### DATA EXCERPTS
=-=-=

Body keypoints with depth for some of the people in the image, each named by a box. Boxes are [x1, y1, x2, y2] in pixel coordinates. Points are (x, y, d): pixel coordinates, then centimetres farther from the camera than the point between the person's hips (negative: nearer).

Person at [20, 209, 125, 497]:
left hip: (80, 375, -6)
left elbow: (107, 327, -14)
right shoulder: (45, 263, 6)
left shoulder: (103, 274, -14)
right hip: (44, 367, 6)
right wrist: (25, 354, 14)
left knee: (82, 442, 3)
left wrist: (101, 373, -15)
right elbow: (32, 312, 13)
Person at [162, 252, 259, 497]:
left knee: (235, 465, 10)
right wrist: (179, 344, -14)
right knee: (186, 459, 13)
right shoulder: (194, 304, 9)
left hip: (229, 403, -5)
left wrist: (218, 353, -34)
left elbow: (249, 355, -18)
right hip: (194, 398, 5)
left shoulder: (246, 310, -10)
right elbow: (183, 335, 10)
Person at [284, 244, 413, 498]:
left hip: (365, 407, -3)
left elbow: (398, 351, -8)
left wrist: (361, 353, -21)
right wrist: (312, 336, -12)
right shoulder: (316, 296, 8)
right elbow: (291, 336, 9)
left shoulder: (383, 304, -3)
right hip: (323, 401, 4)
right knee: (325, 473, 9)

=-=-=

### TASK OBJECTIVE
Print the records above again in full, reproducing every line verbatim and in the same order.

### REPLY TO THE EXERCISE
Body keypoints with depth for some of the people in the image, each named by a box. Boxes are [x1, y1, x2, y2] in pixel coordinates. Points are (x, y, d): pixel coordinates, then centimetres farther from the camera than the point between the person's hips (negative: nearer).

Person at [20, 209, 125, 497]:
left hip: (80, 375, -6)
left elbow: (107, 327, -14)
right shoulder: (45, 263, 6)
left shoulder: (103, 274, -14)
right hip: (44, 367, 6)
right wrist: (25, 354, 14)
left knee: (82, 442, 3)
left wrist: (101, 373, -15)
right elbow: (32, 312, 13)
Person at [162, 252, 259, 497]:
left knee: (235, 465, 10)
right wrist: (179, 344, -14)
right knee: (186, 459, 13)
right shoulder: (194, 304, 9)
left hip: (229, 403, -5)
left wrist: (218, 353, -34)
left elbow: (249, 355, -18)
right hip: (194, 398, 5)
left shoulder: (246, 310, -10)
right elbow: (183, 335, 10)
Person at [284, 244, 413, 498]:
left hip: (365, 407, -3)
left elbow: (398, 351, -8)
left wrist: (361, 353, -21)
right wrist: (312, 336, -12)
right shoulder: (316, 296, 8)
right elbow: (291, 336, 9)
left shoulder: (383, 304, -3)
right hip: (323, 401, 4)
right knee: (325, 473, 9)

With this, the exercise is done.